• [Required action] Copy all lines in the data that contain the string "knee".

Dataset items
===============

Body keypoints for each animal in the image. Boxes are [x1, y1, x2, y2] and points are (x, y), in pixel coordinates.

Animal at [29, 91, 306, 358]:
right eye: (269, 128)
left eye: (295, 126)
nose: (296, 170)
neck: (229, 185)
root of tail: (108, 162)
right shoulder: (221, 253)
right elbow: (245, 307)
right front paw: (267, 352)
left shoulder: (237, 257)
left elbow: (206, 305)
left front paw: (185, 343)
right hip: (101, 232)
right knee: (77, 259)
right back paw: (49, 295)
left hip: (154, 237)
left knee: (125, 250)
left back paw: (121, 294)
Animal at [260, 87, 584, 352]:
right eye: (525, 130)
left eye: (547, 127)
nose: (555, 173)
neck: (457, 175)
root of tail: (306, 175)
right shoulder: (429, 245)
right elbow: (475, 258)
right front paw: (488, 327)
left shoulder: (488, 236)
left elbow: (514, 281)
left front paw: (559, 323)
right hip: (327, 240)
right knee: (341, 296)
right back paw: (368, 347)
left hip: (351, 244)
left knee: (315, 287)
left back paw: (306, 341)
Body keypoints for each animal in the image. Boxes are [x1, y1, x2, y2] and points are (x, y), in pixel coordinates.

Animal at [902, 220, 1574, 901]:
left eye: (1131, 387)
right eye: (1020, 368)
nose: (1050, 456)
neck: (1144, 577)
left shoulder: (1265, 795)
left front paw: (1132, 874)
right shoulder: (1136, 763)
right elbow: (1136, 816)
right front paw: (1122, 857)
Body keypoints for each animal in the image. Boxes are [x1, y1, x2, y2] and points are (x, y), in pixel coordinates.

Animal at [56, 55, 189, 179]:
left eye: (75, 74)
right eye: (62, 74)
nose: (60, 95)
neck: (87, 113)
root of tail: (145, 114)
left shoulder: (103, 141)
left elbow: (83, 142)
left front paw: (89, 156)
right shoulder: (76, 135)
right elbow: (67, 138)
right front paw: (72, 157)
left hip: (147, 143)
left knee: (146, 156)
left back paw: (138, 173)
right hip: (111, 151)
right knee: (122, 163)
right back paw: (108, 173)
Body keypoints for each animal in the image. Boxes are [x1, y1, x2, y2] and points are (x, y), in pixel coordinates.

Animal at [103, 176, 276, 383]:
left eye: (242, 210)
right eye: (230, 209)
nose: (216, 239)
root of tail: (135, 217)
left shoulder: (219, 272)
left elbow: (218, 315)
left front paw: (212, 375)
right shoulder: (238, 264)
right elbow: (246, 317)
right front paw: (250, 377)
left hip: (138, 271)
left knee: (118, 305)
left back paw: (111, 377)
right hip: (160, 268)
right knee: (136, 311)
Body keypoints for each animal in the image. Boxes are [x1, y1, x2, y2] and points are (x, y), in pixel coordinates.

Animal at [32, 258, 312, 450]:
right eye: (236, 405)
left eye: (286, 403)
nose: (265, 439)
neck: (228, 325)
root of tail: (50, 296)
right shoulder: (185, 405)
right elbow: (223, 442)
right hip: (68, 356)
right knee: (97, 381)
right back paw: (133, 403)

===============

• [Expected output]
right knee: (77, 259)
left knee: (125, 250)
right knee: (341, 296)
left knee: (315, 287)
left knee: (146, 156)
right knee: (122, 163)
left knee: (118, 305)
right knee: (136, 311)
right knee: (97, 381)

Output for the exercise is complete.